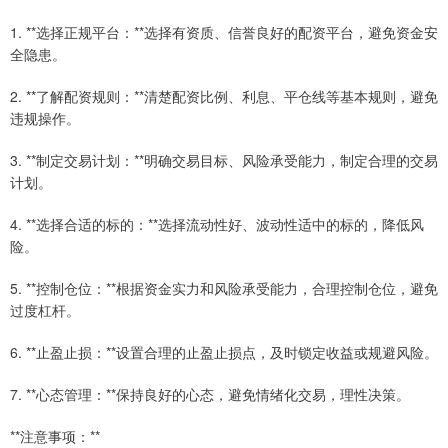
1. **选择正规平台：**选择有资质、信誉良好的配资平台，避免资金安
全隐患。
2. **了解配资规则：**清楚配资比例、利息、平仓线等基本规则，避免
违规操作。
3. **制定交易计划：**明确交易目标、风险承受能力，制定合理的交易
计划。
4. **选择合适的标的：**选择流动性好、波动性适中的标的，降低风
险。
5. **控制仓位：**根据资金实力和风险承受能力，合理控制仓位，避免
过度杠杆。
6. **止盈止损：**设置合理的止盈止损点，及时锁定收益或规避风险。
7. **心态管理：**保持良好的心态，避免情绪化交易，理性决策。
**注意事项：**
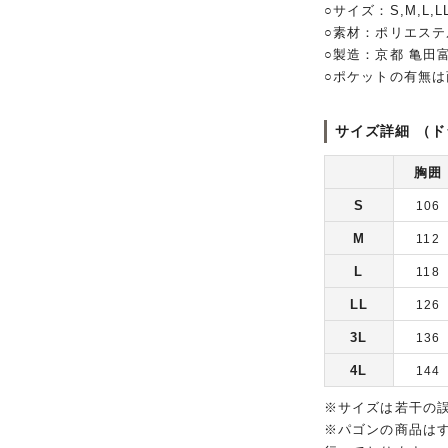
○サイズ：S,M,L,LL
○素材：ポリエステ
○製造：京都 亀田
○ポケットの有無
サイズ詳細 （ド
胸囲
S
106
M
112
L
118
LL
126
3L
136
4L
144
※サイズは若干の
※パゴンの商品は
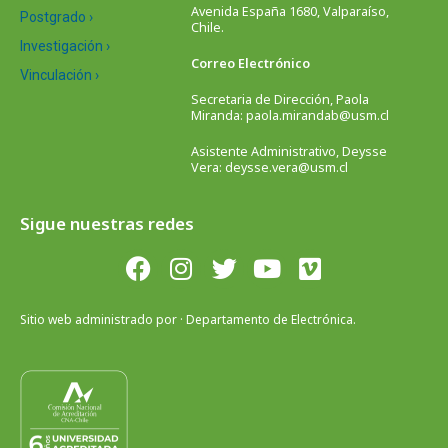
Avenida España 1680, Valparaíso,
Postgrado ›
Chile.
Investigación ›
Correo Electrónico
Vinculación ›
Secretaria de Dirección, Paola
Miranda: paola.mirandab@usm.cl
Asistente Administrativo, Deysse
Vera: deysse.vera@usm.cl
Sigue nuestras redes
Sitio web administrado por · Departamento de Electrónica.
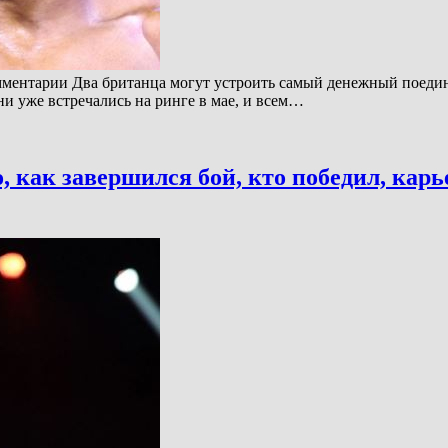
мментарии Два британца могут устроить самый денежный поедино
и уже встречались на ринге в мае, и всем…
 как завершился бой, кто победил, кар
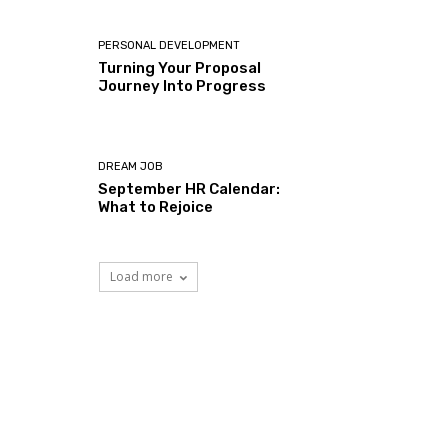
PERSONAL DEVELOPMENT
Turning Your Proposal
Journey Into Progress
DREAM JOB
September HR Calendar:
What to Rejoice
Load more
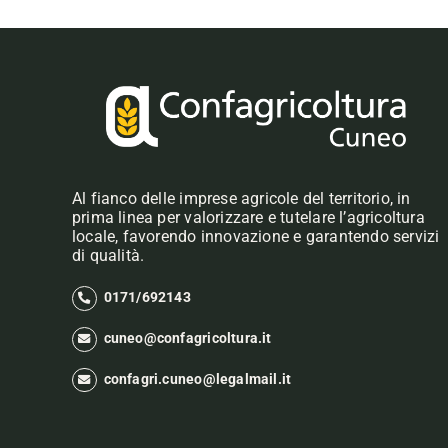
Al fianco delle imprese agricole del territorio, in
prima linea per valorizzare e tutelare l’agricoltura
locale, favorendo innovazione e garantendo servizi
di qualità.
0171/692143
cuneo@confagricoltura.it
confagri.cuneo@legalmail.it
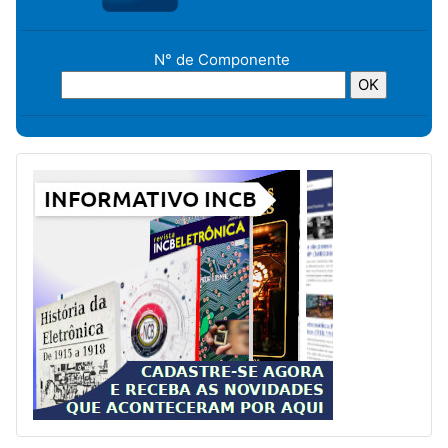
N° de Componente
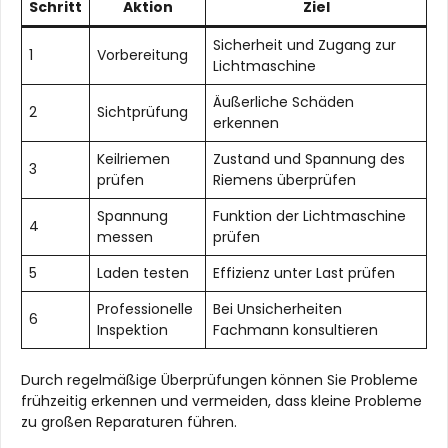
Schritt
Aktion
Ziel
Sicherheit und Zugang zur
1
Vorbereitung
Lichtmaschine
Äußerliche Schäden
2
Sichtprüfung
erkennen
Keilriemen
Zustand und Spannung des
3
prüfen
Riemens überprüfen
Spannung
Funktion der Lichtmaschine
4
messen
prüfen
5
Laden testen
Effizienz unter Last prüfen
Professionelle
Bei Unsicherheiten
6
Inspektion
Fachmann konsultieren
Durch regelmäßige Überprüfungen können Sie Probleme
frühzeitig erkennen und vermeiden, dass kleine Probleme
zu großen Reparaturen führen.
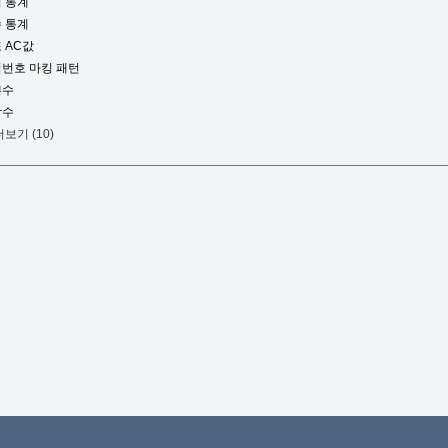
 통계
 통계
 AC값
번호 마킹 패턴
쁜수
합수
더보기
(10)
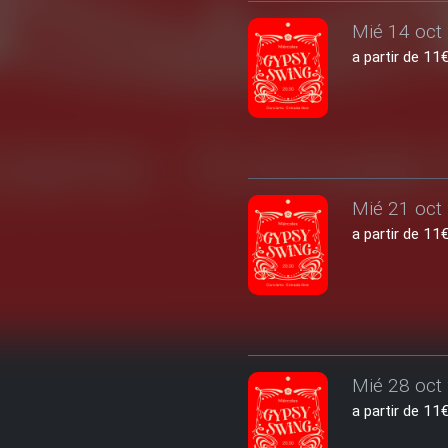
Mié 14 oct 
a partir de 1
Mié 21 oct 
a partir de 1
Mié 28 oct 
a partir de 1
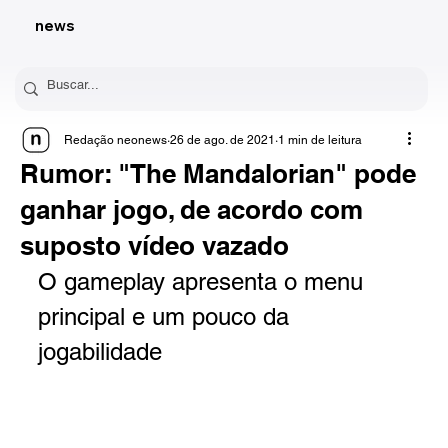
news
Redação neonews
26 de ago. de 2021
1 min de leitura
Rumor: "The Mandalorian" pode
ganhar jogo, de acordo com
suposto vídeo vazado
O gameplay apresenta o menu 
principal e um pouco da 
jogabilidade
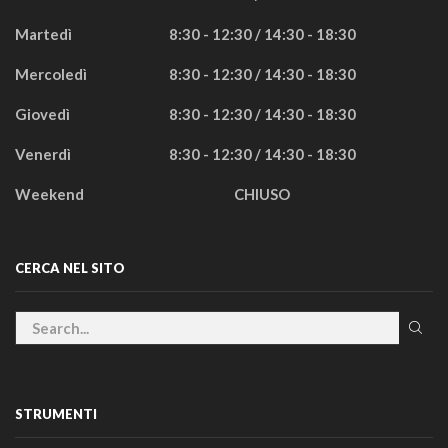
Martedì
8:30 - 12:30 / 14:30 - 18:30
Mercoledì
8:30 - 12:30 / 14:30 - 18:30
Giovedì
8:30 - 12:30 / 14:30 - 18:30
Venerdì
8:30 - 12:30 / 14:30 - 18:30
Weekend
CHIUSO
CERCA NEL SITO
STRUMENTI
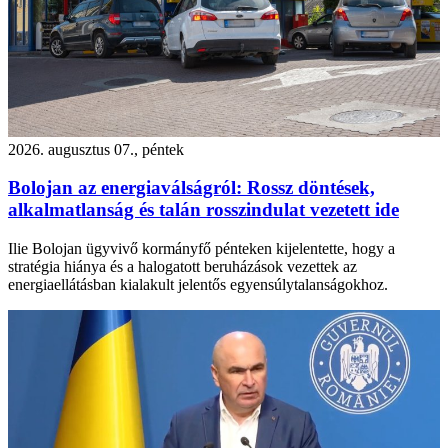
2026. augusztus 07., péntek
Bolojan az energiaválságról: Rossz döntések,
alkalmatlanság és talán rosszindulat vezetett ide
Ilie Bolojan ügyvivő kormányfő pénteken kijelentette, hogy a
stratégia hiánya és a halogatott beruházások vezettek az
energiaellátásban kialakult jelentős egyensúlytalanságokhoz.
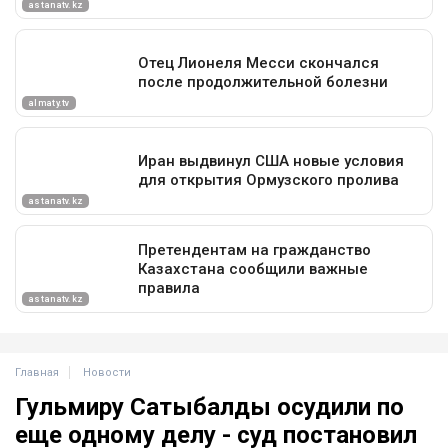
Главная
Новости
Гульмиру Сатыбалды осудили по
еще одному делу - суд постановил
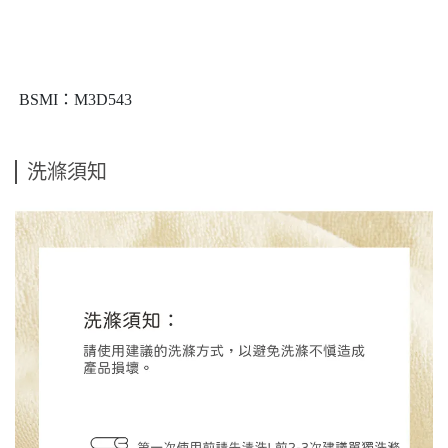
BSMI：M3D543
洗滌須知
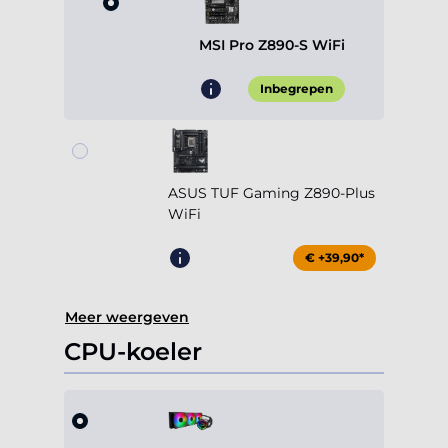
MSI Pro Z890-S WiFi
Inbegrepen
ASUS TUF Gaming Z890-Plus
WiFi
€ +39,90*
Meer weergeven
CPU-koeler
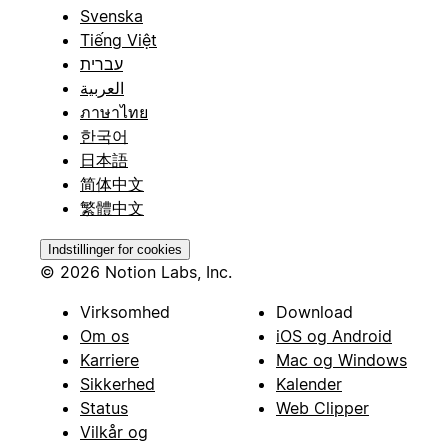
Svenska
Tiếng Việt
עברית
العربية
ภาษาไทย
한국어
日本語
简体中文
繁體中文
Indstillinger for cookies
© 2026 Notion Labs, Inc.
Virksomhed
Download
Om os
iOS og Android
Karriere
Mac og Windows
Sikkerhed
Kalender
Status
Web Clipper
Vilkår og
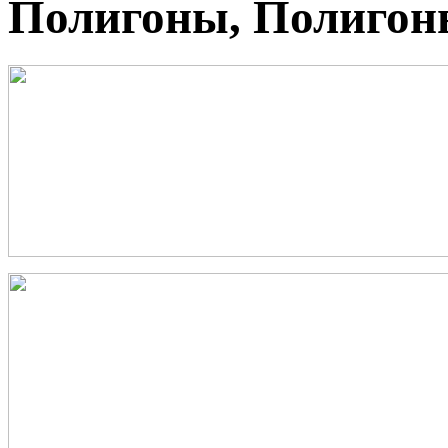
Полигоны, Полигоны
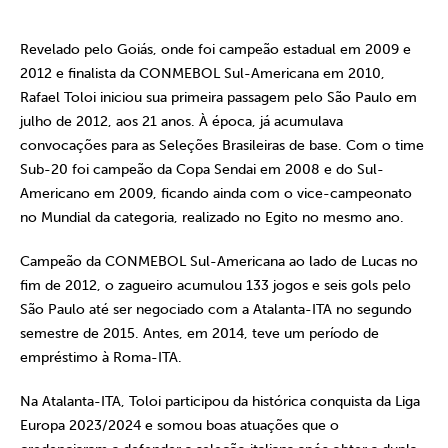
Revelado pelo Goiás, onde foi campeão estadual em 2009 e
2012 e finalista da CONMEBOL Sul-Americana em 2010,
Rafael Toloi iniciou sua primeira passagem pelo São Paulo em
julho de 2012, aos 21 anos. À época, já acumulava
convocações para as Seleções Brasileiras de base. Com o time
Sub-20 foi campeão da Copa Sendai em 2008 e do Sul-
Americano em 2009, ficando ainda com o vice-campeonato
no Mundial da categoria, realizado no Egito no mesmo ano.
Campeão da CONMEBOL Sul-Americana ao lado de Lucas no
fim de 2012, o zagueiro acumulou 133 jogos e seis gols pelo
São Paulo até ser negociado com a Atalanta-ITA no segundo
semestre de 2015. Antes, em 2014, teve um período de
empréstimo à Roma-ITA.
Na Atalanta-ITA, Toloi participou da histórica conquista da Liga
Europa 2023/2024 e somou boas atuações que o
-------------------------
WHAT YOU NEED TO DO: Filter the entries above down to the lines that contain the word "Probleme".

SOLUTION:
Durch regelmäßige Überprüfungen können Sie Probleme
frühzeitig erkennen und vermeiden, dass kleine Probleme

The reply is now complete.